• Problem to work on:
Would you transcribe the entries below word for word, omitting all images?

Data START

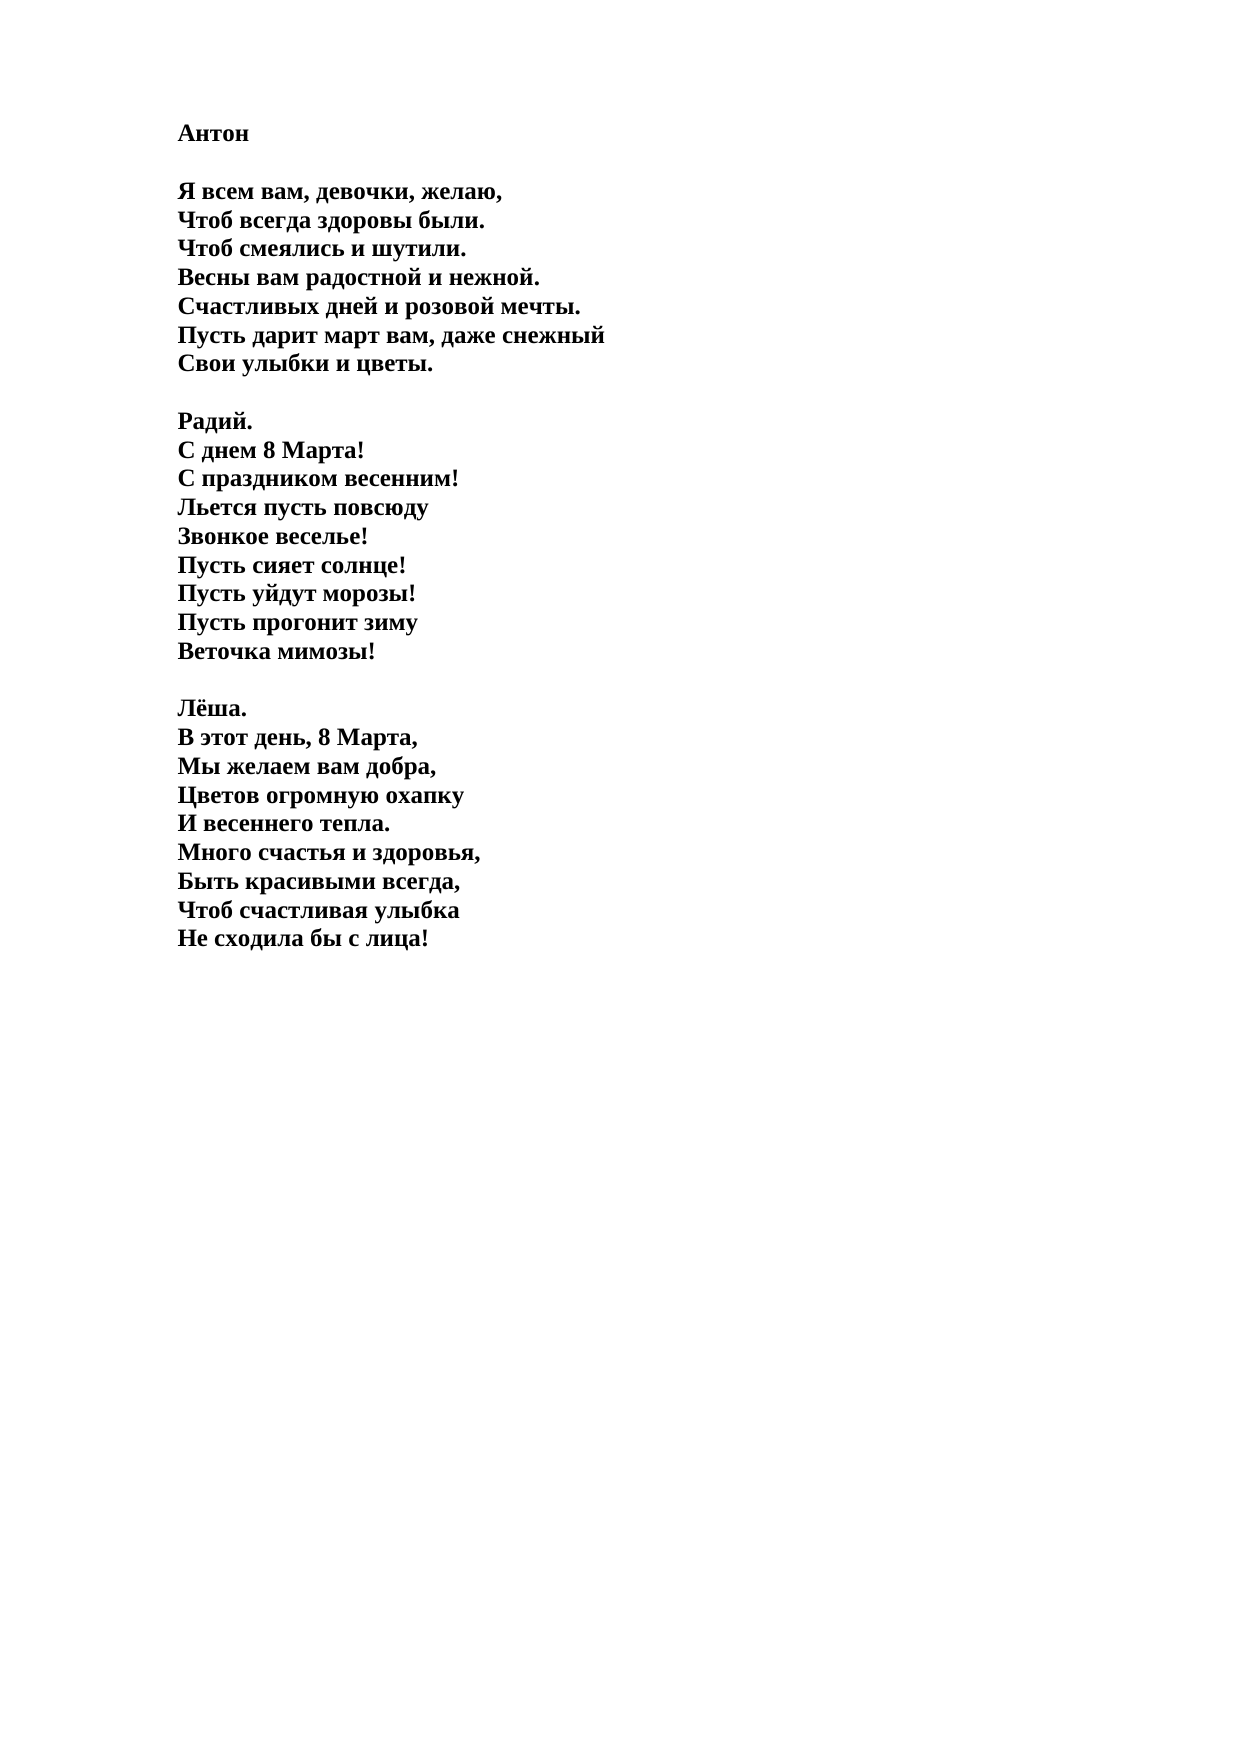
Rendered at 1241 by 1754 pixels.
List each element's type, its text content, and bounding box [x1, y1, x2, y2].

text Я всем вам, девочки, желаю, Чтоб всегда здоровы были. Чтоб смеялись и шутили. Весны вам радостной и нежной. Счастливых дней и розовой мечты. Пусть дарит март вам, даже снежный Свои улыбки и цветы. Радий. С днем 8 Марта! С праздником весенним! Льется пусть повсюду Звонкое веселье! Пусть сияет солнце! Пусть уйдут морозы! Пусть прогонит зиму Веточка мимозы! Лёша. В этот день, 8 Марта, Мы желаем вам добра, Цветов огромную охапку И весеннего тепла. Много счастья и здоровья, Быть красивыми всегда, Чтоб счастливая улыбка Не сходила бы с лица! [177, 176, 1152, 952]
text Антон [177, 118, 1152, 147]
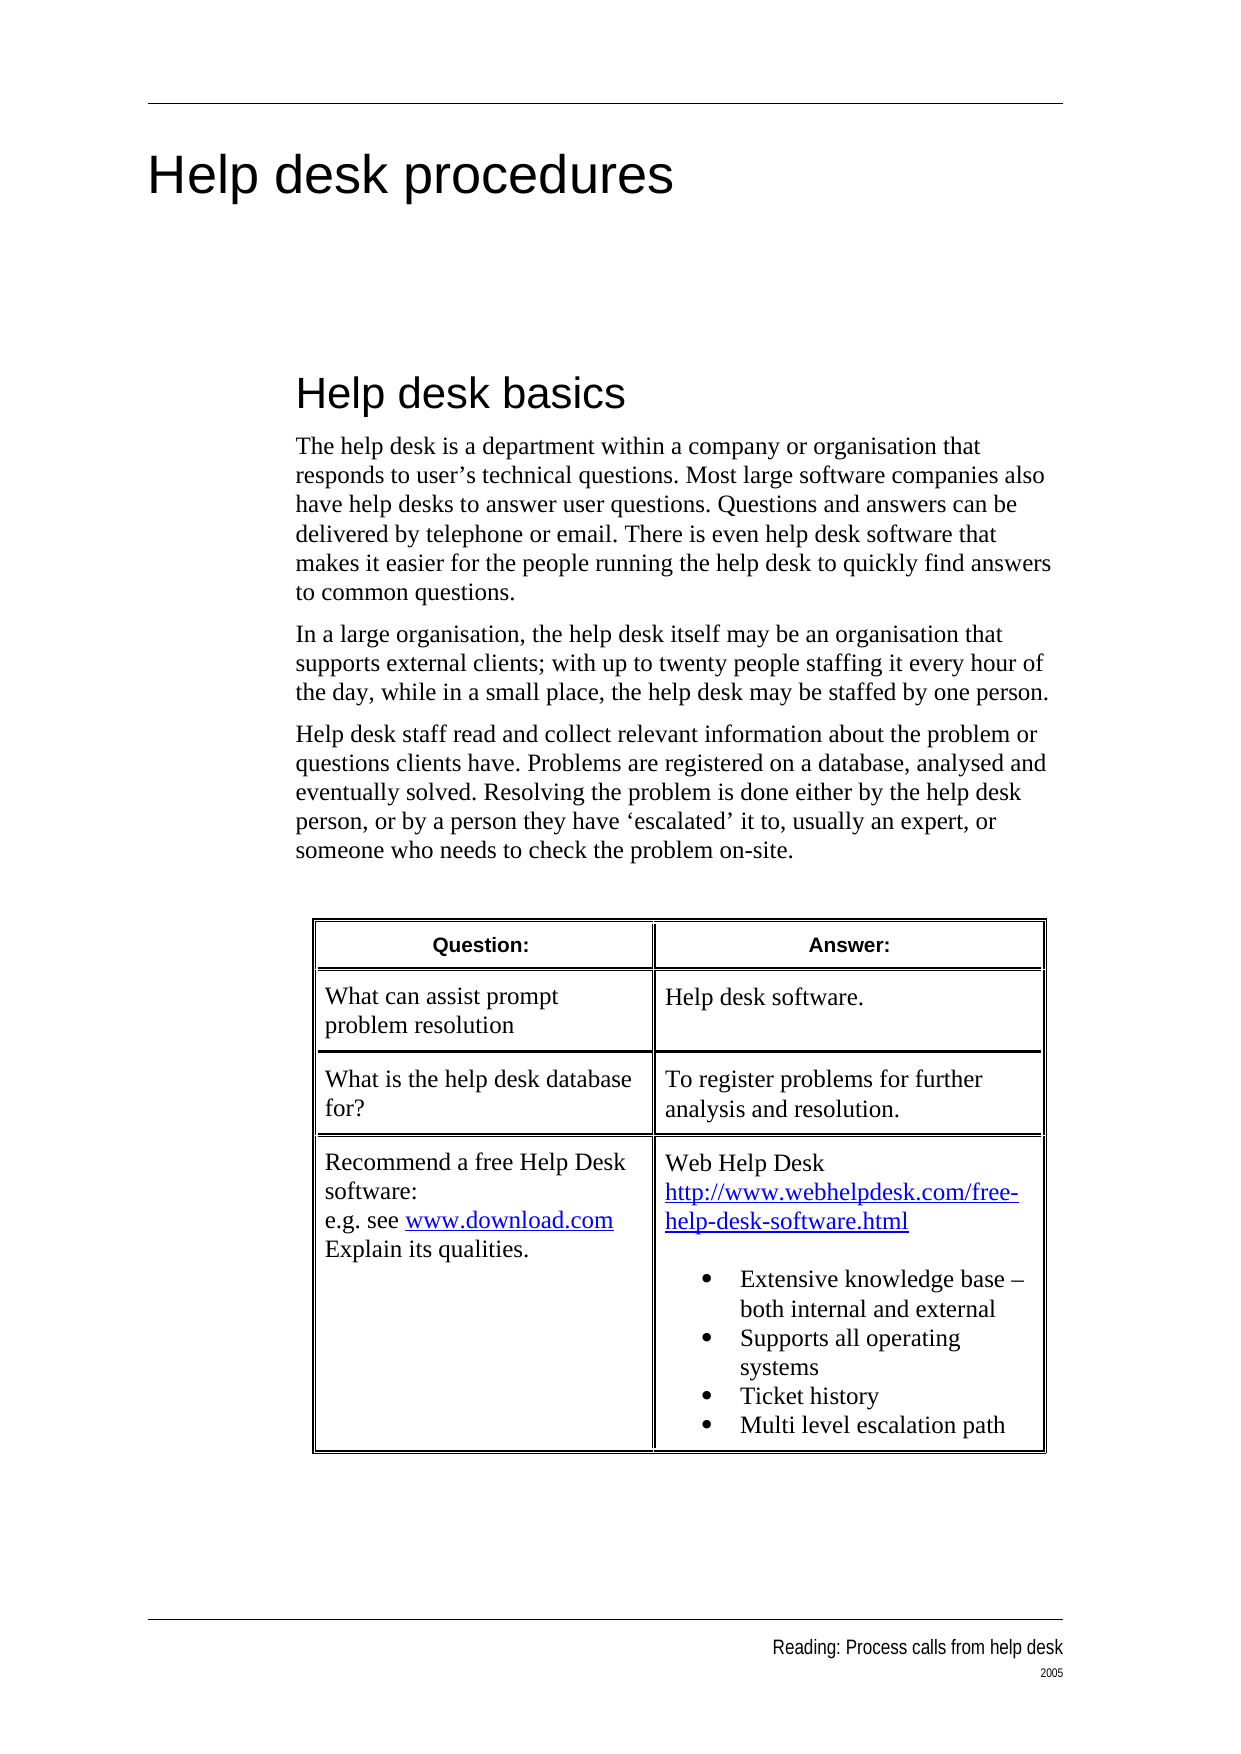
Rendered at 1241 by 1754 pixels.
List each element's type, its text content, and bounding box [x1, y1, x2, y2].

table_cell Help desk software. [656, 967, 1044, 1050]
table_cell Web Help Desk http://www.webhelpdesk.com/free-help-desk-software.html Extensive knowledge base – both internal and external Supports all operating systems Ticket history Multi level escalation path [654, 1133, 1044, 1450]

Data END

• Exercise response:
Rendered at 1241 by 1754 pixels.
List each element's type, its text content, and bounding box [x1, y1, x2, y2].

text Я всем вам, девочки, желаю, Чтоб всегда здоровы были. Чтоб смеялись и шутили. Весны вам радостной и нежной. Счастливых дней и розовой мечты. Пусть дарит март вам, даже снежный Свои улыбки и цветы. Радий. С днем 8 Марта! С праздником весенним! Льется пусть повсюду Звонкое веселье! Пусть сияет солнце! Пусть уйдут морозы! Пусть прогонит зиму Веточка мимозы! Лёша. В этот день, 8 Марта, Мы желаем вам добра, Цветов огромную охапку И весеннего тепла. Много счастья и здоровья, Быть красивыми всегда, Чтоб счастливая улыбка Не сходила бы с лица! [177, 176, 1152, 952]
text Антон [177, 118, 1152, 147]
Rendered at 1241 by 1754 pixels.
List each element's type, its text content, and bounding box [x1, y1, x2, y2].

table_cell Help desk software. [656, 967, 1044, 1050]
table_cell Web Help Desk http://www.webhelpdesk.com/free-help-desk-software.html Extensive knowledge base – both internal and external Supports all operating systems Ticket history Multi level escalation path [654, 1133, 1044, 1450]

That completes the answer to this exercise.